EXERCISE OBJECTIVE. Retype the rows below precisely as they appear, character for character, and leave the pictures out of your answer.

DATA PROVIDED.
*-*-*
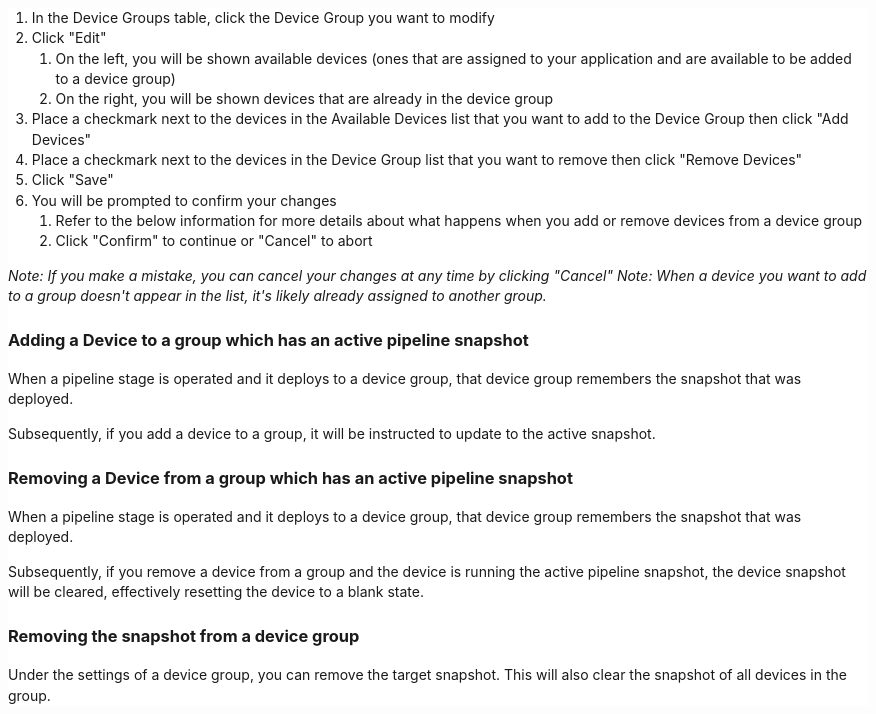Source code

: 1. In the Device Groups table, click the Device Group you want to modify
1. Click "Edit"
   1. On the left, you will be shown available devices (ones that are assigned to your application and are available to be added to a device group)
   1. On the right, you will be shown devices that are already in the device group
1. Place a checkmark next to the devices in the Available Devices list that you want to add to the Device Group then click "Add Devices"
1. Place a checkmark next to the devices in the Device Group list that you want to remove then click "Remove Devices"
1. Click "Save"
1. You will be prompted to confirm your changes
   1. Refer to the below information for more details about what happens when you add or remove devices from a device group
   1. Click "Confirm" to continue or "Cancel" to abort

_Note: If you make a mistake, you can cancel your changes at any time by clicking "Cancel"_
_Note: When a device you want to add to a group doesn't appear in the list, it's likely already assigned to another group._

### Adding a Device to a group which has an active pipeline snapshot

When a pipeline stage is operated and it deploys to a device group, that device group remembers the snapshot that was deployed.

Subsequently, if you add a device to a group, it will be instructed to update to the active snapshot.

### Removing a Device from a group which has an active pipeline snapshot

When a pipeline stage is operated and it deploys to a device group, that device group remembers the snapshot that was deployed.

Subsequently, if you remove a device from a group and the device is running the active pipeline snapshot,
the device snapshot will be cleared, effectively resetting the device to a blank state.

### Removing the snapshot from a device group

Under the settings of a device group, you can remove the target snapshot. This will also clear the snapshot of all devices in the group.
*-*-*
YOUR RESPONSE.
Source code

: 1. In the Device Groups table, click the Device Group you want to modify
1. Click "Edit"
   1. On the left, you will be shown available devices (ones that are assigned to your application and are available to be added to a device group)
   1. On the right, you will be shown devices that are already in the device group
1. Place a checkmark next to the devices in the Available Devices list that you want to add to the Device Group then click "Add Devices"
1. Place a checkmark next to the devices in the Device Group list that you want to remove then click "Remove Devices"
1. Click "Save"
1. You will be prompted to confirm your changes
   1. Refer to the below information for more details about what happens when you add or remove devices from a device group
   1. Click "Confirm" to continue or "Cancel" to abort

_Note: If you make a mistake, you can cancel your changes at any time by clicking "Cancel"_
_Note: When a device you want to add to a group doesn't appear in the list, it's likely already assigned to another group._

### Adding a Device to a group which has an active pipeline snapshot

When a pipeline stage is operated and it deploys to a device group, that device group remembers the snapshot that was deployed.

Subsequently, if you add a device to a group, it will be instructed to update to the active snapshot.

### Removing a Device from a group which has an active pipeline snapshot

When a pipeline stage is operated and it deploys to a device group, that device group remembers the snapshot that was deployed.

Subsequently, if you remove a device from a group and the device is running the active pipeline snapshot,
the device snapshot will be cleared, effectively resetting the device to a blank state.

### Removing the snapshot from a device group

Under the settings of a device group, you can remove the target snapshot. This will also clear the snapshot of all devices in the group.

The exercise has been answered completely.